- Labels: Brian Lichtenberg; BLTEE;

= Brian Lichtenberg =

American fashion designer

Brian Lichtenberg is an American fashion designer and founder-creator of the label Brian Lichtenberg, and the streetwear brand BLTEE.

==Career==
Lichtenberg began designing in summer 2000. His clothes are sold through specialty boutiques and top department stores in Los Angeles, London, Paris and Milan.

In September 2013 he made his first New York Fashion Week presentation at Pier 59 for his Spring-Summer 2014 collection. His second presentation was held on 9 February 2014 at The Hub, in The Hudson Hotel.

===Parody sportswear===
In 2006, Lichtenberg designed the "BRIANEL No. 1" T-shirt, the first a line of T-shirts, sweatshirts and other sportswear garments bearing logos that parodied those of major established brands such as Chanel (Brianel), Balmain (Ballin), and Hermès (Homiès). They have been seen on celebrities such as Miley Cyrus.

In 2013, Lichtenberg designed a line of sweatshirts similar to American football jerseys for the Los-Angeles based boutique Kitson, but with the names of pharmaceutical drugs "Adderall", "Vicodin" and "Xanax" across the backs at shoulder level with a two-digit-number. They were advertised with the slogan "Pop one on and you'll feel better, just what the doctor ordered", and were criticised for trivializing prescription drug abuse and mental illness. The drug companies also threatened to sue unless the shirts were taken off the market, and the Partnership at Drugfree.org charity released a statement disassociating themselves from the line and refusing to accept any direct donations of funds raised through the shirt sales.

Lichtenberg released a statement saying:

I have created a collection of t-shirts that are a parody of pop culture. This particular collection of prescription tee's is simply a commentary on what I see happening in our society. Call it what you may, but art in all forms is created off of pop culture and the social situations that surround it. A large percentage of Americans are prescribed these drugs by doctors everyday for legitimate reasons . These are not illegal substances. These tee's are not meant to encourage prescription drug abuse, but if they open the door to a much needed dialogue, as they seem to be doing now, then mission accomplished.

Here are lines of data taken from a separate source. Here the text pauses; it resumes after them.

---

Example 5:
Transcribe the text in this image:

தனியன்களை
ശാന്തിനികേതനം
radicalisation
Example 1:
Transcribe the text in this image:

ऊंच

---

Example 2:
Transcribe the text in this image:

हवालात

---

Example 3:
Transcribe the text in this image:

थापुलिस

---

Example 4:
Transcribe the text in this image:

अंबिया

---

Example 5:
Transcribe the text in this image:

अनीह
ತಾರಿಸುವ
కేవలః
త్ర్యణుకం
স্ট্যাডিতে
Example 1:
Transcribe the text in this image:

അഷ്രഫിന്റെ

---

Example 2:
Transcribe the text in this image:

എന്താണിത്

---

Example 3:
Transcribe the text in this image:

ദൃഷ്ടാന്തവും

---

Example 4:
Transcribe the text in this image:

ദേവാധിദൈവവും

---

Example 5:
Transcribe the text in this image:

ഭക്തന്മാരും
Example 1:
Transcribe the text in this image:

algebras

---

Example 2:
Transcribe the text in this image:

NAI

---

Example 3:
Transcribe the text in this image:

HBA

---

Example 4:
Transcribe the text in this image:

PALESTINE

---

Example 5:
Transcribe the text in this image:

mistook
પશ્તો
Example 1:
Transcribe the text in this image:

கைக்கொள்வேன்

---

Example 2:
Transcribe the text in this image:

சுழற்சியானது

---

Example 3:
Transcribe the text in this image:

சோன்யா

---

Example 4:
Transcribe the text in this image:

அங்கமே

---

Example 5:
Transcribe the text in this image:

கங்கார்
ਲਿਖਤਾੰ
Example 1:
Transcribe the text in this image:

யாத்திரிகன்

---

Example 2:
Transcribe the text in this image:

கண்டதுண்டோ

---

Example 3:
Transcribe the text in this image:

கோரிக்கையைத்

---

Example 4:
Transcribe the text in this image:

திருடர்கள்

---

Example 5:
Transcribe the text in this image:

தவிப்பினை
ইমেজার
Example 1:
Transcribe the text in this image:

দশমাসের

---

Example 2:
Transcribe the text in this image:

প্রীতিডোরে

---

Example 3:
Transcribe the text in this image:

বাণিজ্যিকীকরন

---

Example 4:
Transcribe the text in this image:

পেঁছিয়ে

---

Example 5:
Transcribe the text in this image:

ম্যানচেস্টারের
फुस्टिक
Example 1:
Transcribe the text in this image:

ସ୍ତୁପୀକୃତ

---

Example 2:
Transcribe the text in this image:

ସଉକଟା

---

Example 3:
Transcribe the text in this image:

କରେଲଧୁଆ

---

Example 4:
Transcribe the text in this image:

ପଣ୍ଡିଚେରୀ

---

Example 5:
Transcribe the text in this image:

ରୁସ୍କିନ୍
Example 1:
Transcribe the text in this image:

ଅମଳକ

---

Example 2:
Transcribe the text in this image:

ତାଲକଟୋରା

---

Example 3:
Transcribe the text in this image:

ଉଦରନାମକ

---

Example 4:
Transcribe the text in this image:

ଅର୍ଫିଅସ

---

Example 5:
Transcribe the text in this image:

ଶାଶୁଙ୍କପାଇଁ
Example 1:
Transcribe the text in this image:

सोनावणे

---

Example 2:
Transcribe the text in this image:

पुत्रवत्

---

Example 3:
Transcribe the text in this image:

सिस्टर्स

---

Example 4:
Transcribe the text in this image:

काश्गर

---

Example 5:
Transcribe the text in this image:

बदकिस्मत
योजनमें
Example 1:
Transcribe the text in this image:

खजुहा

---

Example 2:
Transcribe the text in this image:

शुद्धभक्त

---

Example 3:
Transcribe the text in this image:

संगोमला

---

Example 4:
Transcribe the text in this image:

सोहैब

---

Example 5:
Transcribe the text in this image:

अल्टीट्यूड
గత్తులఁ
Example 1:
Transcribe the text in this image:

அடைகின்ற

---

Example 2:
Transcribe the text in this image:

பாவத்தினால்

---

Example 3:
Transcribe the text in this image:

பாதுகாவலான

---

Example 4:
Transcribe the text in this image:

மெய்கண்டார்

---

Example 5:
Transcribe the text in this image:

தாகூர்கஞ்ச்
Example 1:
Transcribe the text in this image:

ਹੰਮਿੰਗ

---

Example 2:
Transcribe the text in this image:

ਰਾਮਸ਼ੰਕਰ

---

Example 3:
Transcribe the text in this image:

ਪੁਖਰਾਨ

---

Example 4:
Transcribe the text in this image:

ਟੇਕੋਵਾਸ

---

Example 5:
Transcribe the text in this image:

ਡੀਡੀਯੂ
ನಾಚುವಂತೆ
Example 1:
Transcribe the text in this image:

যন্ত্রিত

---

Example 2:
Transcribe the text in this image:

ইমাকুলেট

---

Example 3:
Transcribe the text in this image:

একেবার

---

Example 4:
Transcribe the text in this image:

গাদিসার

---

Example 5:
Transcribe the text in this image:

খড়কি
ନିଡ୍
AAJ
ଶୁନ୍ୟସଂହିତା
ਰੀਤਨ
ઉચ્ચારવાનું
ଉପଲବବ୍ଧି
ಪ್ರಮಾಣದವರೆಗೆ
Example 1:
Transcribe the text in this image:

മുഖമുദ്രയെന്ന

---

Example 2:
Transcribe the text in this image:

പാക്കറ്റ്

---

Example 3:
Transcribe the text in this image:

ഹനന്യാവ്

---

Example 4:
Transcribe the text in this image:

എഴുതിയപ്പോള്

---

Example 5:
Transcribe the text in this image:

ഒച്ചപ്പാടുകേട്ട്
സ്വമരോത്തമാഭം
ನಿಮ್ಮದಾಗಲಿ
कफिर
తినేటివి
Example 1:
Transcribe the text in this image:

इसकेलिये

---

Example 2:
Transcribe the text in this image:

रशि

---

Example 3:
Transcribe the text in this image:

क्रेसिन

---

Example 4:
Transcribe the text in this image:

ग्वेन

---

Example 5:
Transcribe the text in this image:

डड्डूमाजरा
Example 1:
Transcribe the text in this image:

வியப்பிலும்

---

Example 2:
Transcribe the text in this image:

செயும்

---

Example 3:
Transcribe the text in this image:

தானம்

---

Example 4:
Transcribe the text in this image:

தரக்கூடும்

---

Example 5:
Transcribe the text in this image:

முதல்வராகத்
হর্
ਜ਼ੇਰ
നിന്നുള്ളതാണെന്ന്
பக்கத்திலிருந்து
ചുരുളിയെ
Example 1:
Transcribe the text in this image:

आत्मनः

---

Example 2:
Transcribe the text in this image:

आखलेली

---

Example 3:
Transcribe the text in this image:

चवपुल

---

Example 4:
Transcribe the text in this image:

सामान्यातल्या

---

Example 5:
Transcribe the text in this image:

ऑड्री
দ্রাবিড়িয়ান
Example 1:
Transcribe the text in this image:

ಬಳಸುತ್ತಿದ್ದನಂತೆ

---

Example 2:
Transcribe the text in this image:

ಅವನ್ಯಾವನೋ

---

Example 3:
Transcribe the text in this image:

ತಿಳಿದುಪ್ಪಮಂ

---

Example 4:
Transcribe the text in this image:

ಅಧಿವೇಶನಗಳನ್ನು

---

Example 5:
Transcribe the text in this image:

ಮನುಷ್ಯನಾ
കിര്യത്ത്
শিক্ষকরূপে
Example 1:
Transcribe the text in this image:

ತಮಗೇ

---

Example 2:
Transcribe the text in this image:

===Performance costumes===
Lichtenberg has worked closely with a number of singers and rappers on their performance attire. Among his best known designs are Lady Gaga's crime scene tape outfit for the music video to Telephone, and Katy Perry's scuba-inspired 'Freakum' dress from 3OH!3's Starstrukk video. His hologrammatic leggings became a signature stage look for the rapper M.I.A. at the time of her successful 2007 song Paper Planes. At one point M.I.A. was wearing his designs almost exclusively. Other singers who have worked with him for their performance costumes include Beyoncé and Nicki Minaj, and he counts Kanye West, Peaches, Ciara, Yelle, Ke$ha and Keri Hilson among his clients. His more mainstream designs, including one-shouldered minidresses, have been worn by celebrities such as Shakira, Paris Hilton and Kim Kardashian.

==Lawsuit==
In September 2013, Lichtenberg filed a US$100 million lawsuit in Federal Court in Los Angeles against his brother Christopher and other parties, alleging trademark infringement, unfair competition and defamation among other claims. In reporting on the lawsuit, Vanity Fair described Lichtenberg as "sort of like the Weird Al Yankovic of fashion designers".